■ EXERCISE DIRECTIONS ■
Locate each line with the string "followed" in the listing below and copy it.

══════

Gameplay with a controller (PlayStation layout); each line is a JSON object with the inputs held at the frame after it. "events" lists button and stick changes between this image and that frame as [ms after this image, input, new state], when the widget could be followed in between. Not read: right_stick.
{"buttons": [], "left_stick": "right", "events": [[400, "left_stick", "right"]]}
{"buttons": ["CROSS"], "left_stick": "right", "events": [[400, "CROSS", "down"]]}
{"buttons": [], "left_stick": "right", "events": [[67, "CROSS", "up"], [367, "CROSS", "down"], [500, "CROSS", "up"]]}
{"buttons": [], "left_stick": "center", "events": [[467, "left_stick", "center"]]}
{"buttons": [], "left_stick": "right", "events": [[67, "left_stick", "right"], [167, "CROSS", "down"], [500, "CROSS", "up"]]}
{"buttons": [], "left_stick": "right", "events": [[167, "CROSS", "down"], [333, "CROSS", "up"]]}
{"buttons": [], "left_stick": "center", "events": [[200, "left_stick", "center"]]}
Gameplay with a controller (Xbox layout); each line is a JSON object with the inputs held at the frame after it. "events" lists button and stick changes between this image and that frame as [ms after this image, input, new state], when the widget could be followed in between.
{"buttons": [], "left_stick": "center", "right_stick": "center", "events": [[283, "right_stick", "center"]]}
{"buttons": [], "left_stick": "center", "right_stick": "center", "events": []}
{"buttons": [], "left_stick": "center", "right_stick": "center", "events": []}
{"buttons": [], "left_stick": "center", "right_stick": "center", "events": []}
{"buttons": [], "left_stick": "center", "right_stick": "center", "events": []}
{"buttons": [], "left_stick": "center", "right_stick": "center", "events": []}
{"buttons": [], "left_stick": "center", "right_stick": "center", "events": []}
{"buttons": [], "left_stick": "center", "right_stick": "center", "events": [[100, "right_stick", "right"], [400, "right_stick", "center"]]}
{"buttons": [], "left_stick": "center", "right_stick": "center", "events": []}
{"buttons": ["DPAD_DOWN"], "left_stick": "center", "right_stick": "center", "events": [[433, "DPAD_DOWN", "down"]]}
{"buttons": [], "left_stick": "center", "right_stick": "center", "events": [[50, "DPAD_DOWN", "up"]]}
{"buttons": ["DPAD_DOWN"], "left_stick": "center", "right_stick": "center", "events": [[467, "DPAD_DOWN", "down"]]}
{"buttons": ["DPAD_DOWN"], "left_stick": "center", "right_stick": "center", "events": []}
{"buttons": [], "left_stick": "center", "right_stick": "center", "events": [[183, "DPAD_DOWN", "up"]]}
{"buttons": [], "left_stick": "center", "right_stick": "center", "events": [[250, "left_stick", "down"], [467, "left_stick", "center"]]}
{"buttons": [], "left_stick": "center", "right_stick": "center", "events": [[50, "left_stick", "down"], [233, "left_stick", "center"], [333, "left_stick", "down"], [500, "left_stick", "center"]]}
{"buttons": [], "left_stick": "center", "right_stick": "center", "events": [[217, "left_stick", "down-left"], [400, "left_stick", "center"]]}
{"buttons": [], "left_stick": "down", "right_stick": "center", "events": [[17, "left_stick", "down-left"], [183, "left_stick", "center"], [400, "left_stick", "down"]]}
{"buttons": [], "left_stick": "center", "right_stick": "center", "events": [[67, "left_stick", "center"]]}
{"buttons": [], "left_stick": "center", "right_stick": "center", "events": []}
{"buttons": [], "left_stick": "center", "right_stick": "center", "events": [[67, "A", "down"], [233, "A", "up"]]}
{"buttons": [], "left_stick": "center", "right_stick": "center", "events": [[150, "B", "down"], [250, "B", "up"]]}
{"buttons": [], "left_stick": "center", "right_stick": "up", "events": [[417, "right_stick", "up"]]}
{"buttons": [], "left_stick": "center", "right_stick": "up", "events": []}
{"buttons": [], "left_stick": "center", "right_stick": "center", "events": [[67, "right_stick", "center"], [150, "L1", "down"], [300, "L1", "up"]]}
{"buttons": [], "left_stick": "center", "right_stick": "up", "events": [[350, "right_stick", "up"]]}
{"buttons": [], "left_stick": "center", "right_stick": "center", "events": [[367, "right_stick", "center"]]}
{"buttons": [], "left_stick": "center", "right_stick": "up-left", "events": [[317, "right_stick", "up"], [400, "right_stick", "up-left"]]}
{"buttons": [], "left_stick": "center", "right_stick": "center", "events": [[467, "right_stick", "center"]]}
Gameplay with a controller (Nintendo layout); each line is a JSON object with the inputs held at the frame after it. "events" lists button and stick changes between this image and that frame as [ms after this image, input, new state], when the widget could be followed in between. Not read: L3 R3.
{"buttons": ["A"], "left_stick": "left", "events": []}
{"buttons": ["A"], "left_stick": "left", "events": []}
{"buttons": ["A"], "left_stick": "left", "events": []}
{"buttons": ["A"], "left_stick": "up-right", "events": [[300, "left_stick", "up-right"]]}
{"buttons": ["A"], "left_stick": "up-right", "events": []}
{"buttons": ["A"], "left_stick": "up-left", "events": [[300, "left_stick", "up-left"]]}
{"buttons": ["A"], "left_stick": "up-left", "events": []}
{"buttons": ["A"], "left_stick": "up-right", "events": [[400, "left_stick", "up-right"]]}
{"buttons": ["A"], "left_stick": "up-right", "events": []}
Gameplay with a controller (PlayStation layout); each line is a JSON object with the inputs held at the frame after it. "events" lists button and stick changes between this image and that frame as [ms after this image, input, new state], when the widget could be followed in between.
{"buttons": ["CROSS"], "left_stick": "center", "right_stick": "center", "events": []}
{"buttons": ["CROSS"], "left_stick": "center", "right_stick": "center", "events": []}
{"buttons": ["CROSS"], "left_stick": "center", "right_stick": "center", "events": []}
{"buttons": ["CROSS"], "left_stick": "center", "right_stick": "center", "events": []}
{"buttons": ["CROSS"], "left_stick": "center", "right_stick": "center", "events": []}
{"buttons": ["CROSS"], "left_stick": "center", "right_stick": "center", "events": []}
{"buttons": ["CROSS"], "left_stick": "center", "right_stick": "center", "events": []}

══════

■ REPLY ■
Gameplay with a controller (PlayStation layout); each line is a JSON object with the inputs held at the frame after it. "events" lists button and stick changes between this image and that frame as [ms after this image, input, new state], when the widget could be followed in between. Not read: right_stick.
Gameplay with a controller (Xbox layout); each line is a JSON object with the inputs held at the frame after it. "events" lists button and stick changes between this image and that frame as [ms after this image, input, new state], when the widget could be followed in between.
Gameplay with a controller (Nintendo layout); each line is a JSON object with the inputs held at the frame after it. "events" lists button and stick changes between this image and that frame as [ms after this image, input, new state], when the widget could be followed in between. Not read: L3 R3.
Gameplay with a controller (PlayStation layout); each line is a JSON object with the inputs held at the frame after it. "events" lists button and stick changes between this image and that frame as [ms after this image, input, new state], when the widget could be followed in between.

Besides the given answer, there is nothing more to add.